TASK BRIEF — Your task is to retype the lines from the opening of the material through the line that includes "Young People". Do not copy the pictures.
┏━━
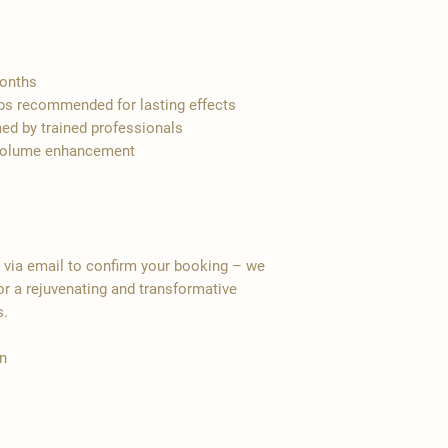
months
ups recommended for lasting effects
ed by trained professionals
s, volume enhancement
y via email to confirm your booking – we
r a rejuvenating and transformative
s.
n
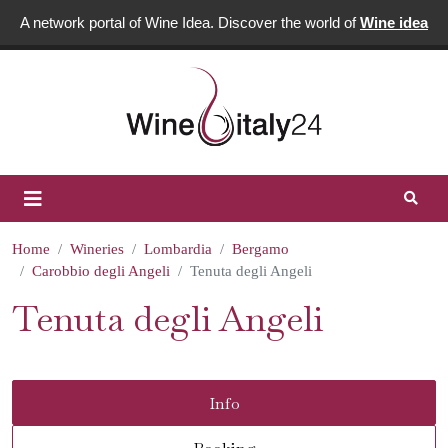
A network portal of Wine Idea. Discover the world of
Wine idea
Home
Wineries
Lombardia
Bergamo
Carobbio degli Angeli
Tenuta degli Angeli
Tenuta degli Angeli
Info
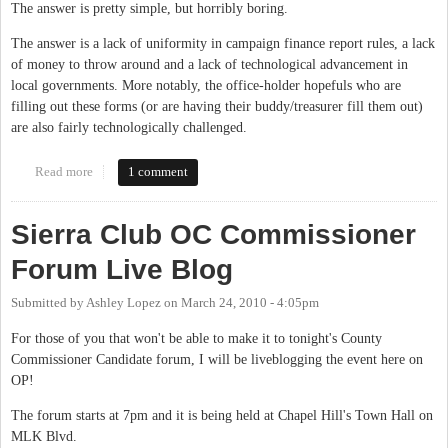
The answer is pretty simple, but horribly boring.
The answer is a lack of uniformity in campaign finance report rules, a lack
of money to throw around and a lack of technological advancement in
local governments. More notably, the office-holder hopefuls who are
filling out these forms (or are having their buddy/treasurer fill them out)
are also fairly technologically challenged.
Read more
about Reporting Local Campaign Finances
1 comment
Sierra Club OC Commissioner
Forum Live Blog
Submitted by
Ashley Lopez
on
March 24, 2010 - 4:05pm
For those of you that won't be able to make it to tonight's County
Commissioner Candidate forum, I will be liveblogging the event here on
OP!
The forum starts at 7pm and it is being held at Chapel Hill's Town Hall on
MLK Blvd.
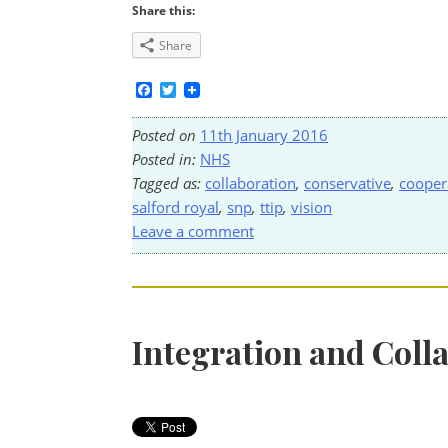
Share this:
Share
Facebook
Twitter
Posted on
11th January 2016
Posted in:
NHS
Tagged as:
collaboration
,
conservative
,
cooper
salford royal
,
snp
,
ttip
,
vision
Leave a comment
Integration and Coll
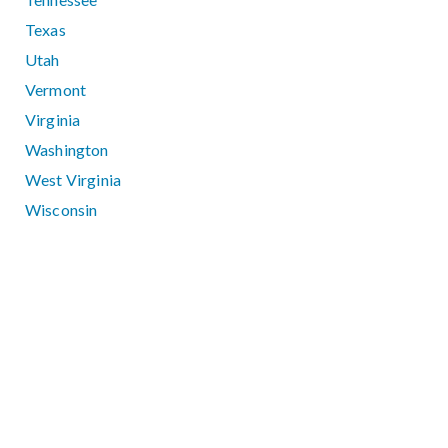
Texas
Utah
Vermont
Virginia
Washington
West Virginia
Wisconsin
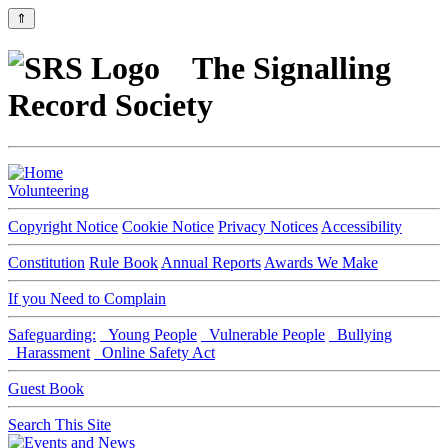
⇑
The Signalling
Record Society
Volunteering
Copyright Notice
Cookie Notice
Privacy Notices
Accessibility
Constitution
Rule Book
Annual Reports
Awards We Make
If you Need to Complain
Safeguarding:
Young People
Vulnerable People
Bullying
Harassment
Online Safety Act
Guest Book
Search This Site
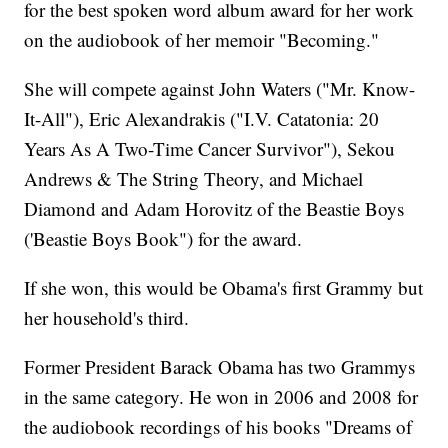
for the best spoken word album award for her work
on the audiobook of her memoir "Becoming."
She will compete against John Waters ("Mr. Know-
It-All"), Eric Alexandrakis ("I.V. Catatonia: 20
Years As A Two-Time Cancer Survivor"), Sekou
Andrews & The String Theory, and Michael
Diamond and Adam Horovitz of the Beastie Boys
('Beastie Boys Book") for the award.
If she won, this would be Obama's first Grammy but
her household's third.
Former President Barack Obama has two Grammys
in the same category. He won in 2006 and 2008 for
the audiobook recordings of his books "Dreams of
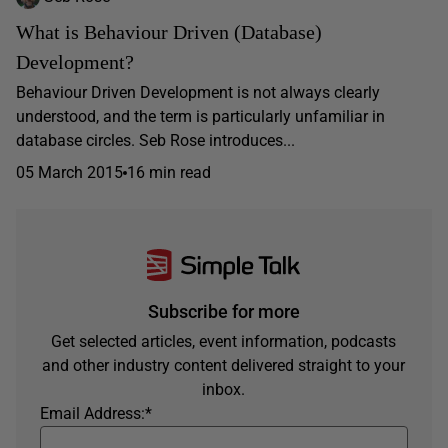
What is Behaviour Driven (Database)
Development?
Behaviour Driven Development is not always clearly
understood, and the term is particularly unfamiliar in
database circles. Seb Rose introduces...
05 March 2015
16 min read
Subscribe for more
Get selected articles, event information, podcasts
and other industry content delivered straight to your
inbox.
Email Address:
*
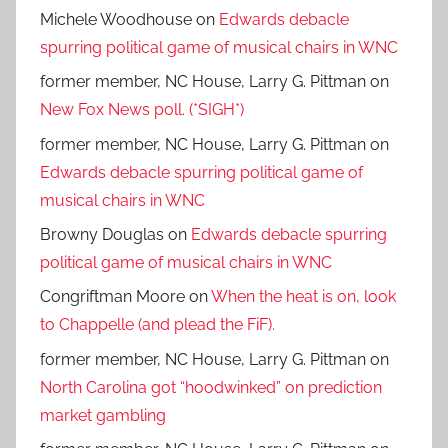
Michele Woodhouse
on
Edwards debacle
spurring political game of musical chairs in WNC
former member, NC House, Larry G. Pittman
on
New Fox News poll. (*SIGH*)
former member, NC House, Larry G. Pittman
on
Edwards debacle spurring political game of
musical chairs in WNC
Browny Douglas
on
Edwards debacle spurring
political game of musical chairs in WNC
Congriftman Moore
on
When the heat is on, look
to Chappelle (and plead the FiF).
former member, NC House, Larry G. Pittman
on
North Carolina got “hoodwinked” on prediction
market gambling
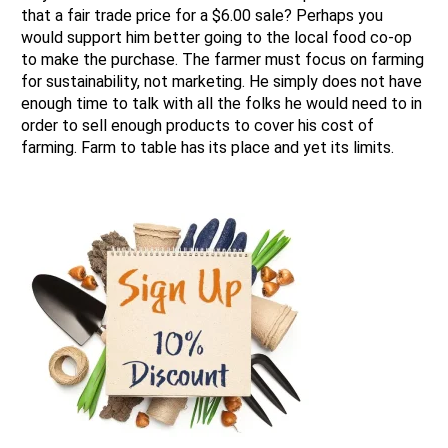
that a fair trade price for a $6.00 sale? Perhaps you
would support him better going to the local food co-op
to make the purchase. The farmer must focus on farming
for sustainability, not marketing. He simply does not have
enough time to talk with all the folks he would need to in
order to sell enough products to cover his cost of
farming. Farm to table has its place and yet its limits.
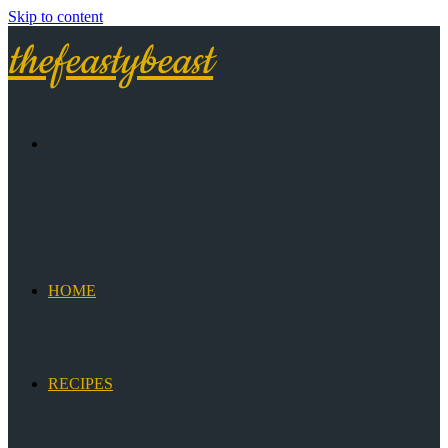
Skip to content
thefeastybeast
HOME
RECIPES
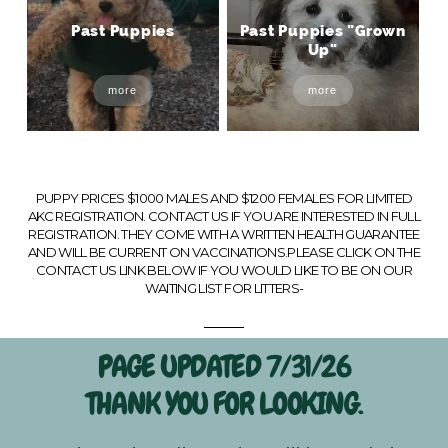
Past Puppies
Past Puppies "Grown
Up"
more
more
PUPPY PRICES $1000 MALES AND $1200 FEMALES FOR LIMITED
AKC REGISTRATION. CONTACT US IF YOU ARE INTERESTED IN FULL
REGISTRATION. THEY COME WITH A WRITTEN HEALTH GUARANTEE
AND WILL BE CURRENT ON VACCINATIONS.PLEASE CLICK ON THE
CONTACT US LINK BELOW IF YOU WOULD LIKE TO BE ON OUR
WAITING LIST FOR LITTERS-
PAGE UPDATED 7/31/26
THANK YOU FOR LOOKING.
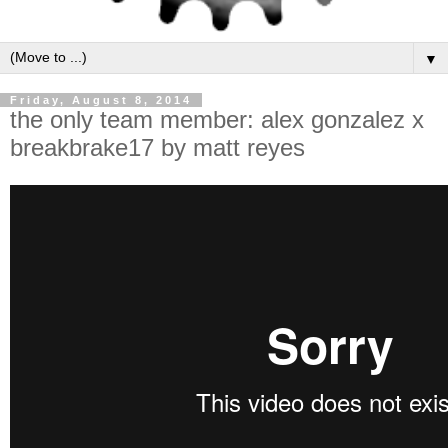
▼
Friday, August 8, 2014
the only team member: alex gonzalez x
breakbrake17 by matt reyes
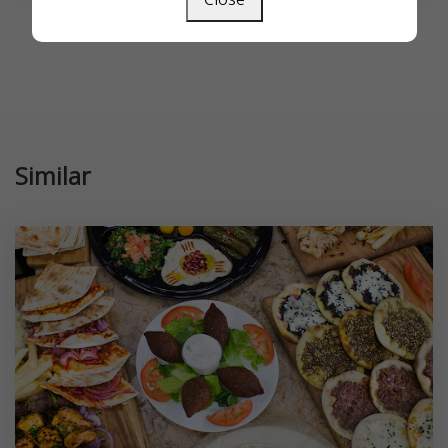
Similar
┗━━
TASK OUTPUT —
months
ups recommended for lasting effects
ed by trained professionals
s, volume enhancement
y via email to confirm your booking – we
r a rejuvenating and transformative
s.
n
A network portal of Wine Idea. Discover the world of
Wine idea
Home
Wineries
Lombardia
Bergamo
Carobbio degli Angeli
Tenuta degli Angeli
Tenuta degli Angeli
Info
The answer is pretty simple, but horribly boring.
The answer is a lack of uniformity in campaign finance report rules, a lack
of money to throw around and a lack of technological advancement in
local governments. More notably, the office-holder hopefuls who are
filling out these forms (or are having their buddy/treasurer fill them out)
are also fairly technologically challenged.
Read more
about Reporting Local Campaign Finances
1 comment
Sierra Club OC Commissioner
Forum Live Blog
Submitted by
Ashley Lopez
on
March 24, 2010 - 4:05pm
For those of you that won't be able to make it to tonight's County
Commissioner Candidate forum, I will be liveblogging the event here on
OP!
The forum starts at 7pm and it is being held at Chapel Hill's Town Hall on
MLK Blvd.
Share this:
Share
Facebook
Twitter
Posted on
11th January 2016
Posted in:
NHS
Tagged as:
collaboration
,
conservative
,
cooper
salford royal
,
snp
,
ttip
,
vision
Leave a comment
Integration and Coll
Texas
Utah
Vermont
Virginia
Washington
West Virginia
Wisconsin
⇑
The Signalling
Record Society
Volunteering
Copyright Notice
Cookie Notice
Privacy Notices
Accessibility
Constitution
Rule Book
Annual Reports
Awards We Make
If you Need to Complain
Safeguarding:
Young People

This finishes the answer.